=== THE TASK ===
Keep only the lines that hold the string "Right", filtering out the rest of the entries below.

======== SUPPLIED MATERIAL

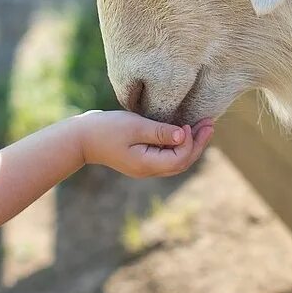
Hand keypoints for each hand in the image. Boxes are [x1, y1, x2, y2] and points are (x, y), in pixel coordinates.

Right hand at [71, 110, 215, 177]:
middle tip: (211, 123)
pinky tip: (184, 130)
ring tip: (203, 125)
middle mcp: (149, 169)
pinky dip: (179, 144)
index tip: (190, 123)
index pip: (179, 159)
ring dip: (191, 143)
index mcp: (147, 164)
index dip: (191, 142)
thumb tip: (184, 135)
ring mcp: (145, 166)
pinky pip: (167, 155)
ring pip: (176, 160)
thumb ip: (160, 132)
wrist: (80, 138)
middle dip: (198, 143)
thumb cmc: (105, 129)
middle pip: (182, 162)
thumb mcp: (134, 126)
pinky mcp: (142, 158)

================
======== SUPPLIED MATERIAL

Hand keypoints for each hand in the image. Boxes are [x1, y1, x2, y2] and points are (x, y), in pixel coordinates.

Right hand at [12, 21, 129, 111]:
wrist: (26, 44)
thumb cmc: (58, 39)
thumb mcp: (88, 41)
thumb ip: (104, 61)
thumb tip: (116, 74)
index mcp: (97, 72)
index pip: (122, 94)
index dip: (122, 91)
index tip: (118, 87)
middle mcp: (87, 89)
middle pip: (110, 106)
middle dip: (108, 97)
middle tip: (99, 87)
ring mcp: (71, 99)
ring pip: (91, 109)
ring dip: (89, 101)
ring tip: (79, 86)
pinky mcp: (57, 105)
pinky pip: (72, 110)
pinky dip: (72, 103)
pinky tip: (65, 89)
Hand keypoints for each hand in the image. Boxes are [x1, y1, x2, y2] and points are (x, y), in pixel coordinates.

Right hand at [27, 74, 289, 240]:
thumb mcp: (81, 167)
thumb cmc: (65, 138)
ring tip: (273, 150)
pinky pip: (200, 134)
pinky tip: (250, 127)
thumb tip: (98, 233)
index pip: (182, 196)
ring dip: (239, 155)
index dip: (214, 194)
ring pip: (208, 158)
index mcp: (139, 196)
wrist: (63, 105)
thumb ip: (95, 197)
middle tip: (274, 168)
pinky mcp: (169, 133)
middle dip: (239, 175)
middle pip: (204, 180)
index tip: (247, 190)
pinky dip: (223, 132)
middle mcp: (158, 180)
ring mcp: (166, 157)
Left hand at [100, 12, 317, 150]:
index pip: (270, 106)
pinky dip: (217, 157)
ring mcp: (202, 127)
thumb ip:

================

=== REPLY TO THE EXERCISE ===
Right hand at [71, 110, 215, 177]:
Right hand at [12, 21, 129, 111]:
Right hand at [27, 74, 289, 240]:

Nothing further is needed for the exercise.